+++ RECORDS SHOWN +++

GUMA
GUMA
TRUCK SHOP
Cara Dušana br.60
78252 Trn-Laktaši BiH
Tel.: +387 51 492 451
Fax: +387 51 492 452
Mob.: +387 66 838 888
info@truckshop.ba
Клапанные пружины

+++
+++ RECORDS SHOWN +++

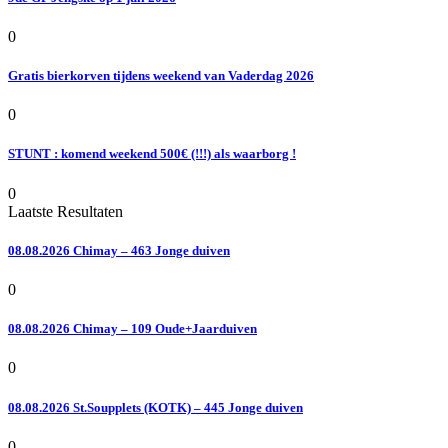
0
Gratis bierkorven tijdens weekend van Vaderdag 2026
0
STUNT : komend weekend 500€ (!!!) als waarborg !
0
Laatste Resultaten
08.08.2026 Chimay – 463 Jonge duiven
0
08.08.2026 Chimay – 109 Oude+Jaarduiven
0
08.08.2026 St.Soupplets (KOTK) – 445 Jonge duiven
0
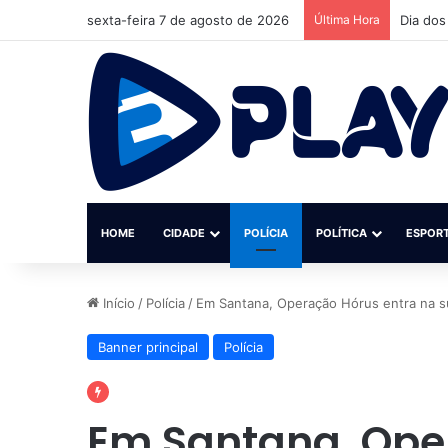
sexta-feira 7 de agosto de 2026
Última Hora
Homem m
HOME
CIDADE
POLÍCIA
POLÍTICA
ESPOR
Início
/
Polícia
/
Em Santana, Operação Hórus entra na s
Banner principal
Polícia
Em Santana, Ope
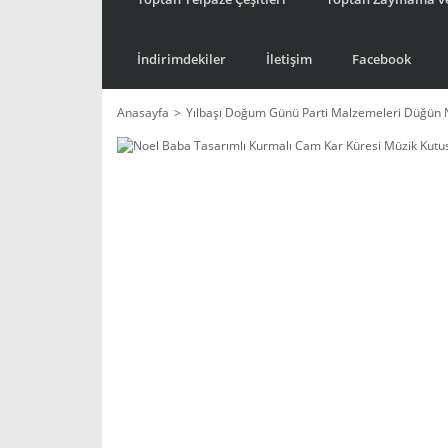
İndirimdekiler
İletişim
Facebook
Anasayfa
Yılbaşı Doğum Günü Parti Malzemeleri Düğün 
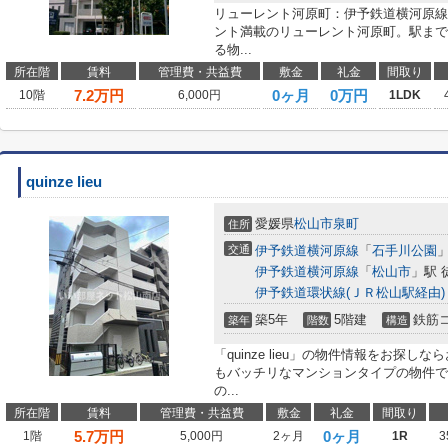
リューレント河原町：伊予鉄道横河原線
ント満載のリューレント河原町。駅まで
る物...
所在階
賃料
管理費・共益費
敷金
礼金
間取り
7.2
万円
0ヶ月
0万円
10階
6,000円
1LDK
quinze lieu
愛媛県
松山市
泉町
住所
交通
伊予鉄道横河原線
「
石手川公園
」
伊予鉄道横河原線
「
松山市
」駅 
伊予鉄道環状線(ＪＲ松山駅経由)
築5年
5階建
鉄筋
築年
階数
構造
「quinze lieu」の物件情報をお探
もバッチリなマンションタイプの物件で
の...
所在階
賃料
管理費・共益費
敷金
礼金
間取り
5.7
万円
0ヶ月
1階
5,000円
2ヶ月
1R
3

+++

TRY IT:
Copy every line above in which the string "Chimay" shows up.

YOUR RESPONSE:
08.08.2026 Chimay – 463 Jonge duiven
08.08.2026 Chimay – 109 Oude+Jaarduiven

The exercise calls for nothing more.